- Opening Delimiter -
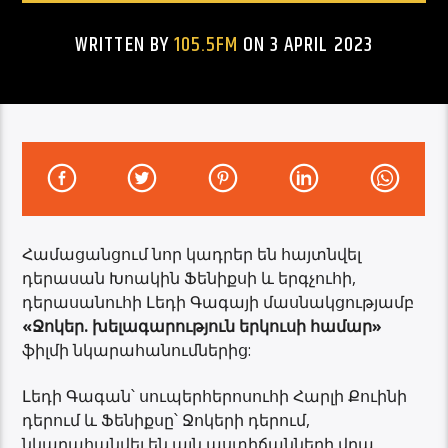
WRITTEN BY
105.5FM
ON 3 APRIL 2023
Համացանցում նոր կադրեր են հայտնվել
դերասան Խոակին Ֆենիքսի և երգչուհի,
դերասանուհի Լեդի Գագայի մասնակցությամբ
«Ջոկեր. խելագարություն երկուսի համար»
ֆիլմի նկարահանումներից:
Լեդի Գագան՝ սուպերհերոսուհի Հարլի Քուինի
դերում և Ֆենիքսը՝ Ջոկերի դերում,
նկարահանվել են այն աստիճանների վրա,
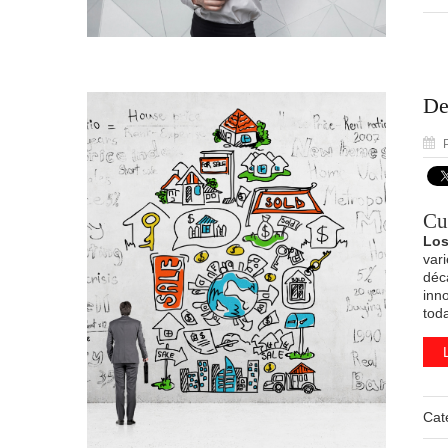
De
P
Cu
Los
var
déc
inno
tod
Cat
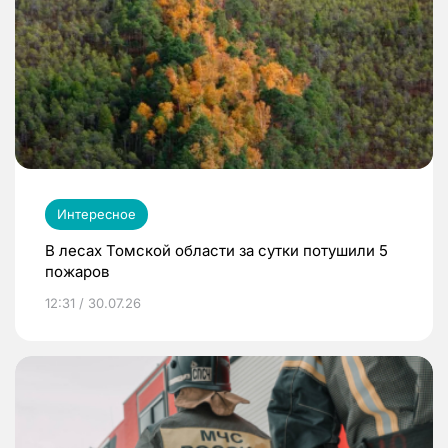
Интересное
В лесах Томской области за сутки потушили 5
пожаров
12:31 / 30.07.26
- Closing Delimiter -
What the task asks:
Each line in the material above that mentions the word "Լեդի" must be copied.

Your response:
դերասանուհի Լեդի Գագայի մասնակցությամբ
Լեդի Գագան՝ սուպերհերոսուհի Հարլի Քուինի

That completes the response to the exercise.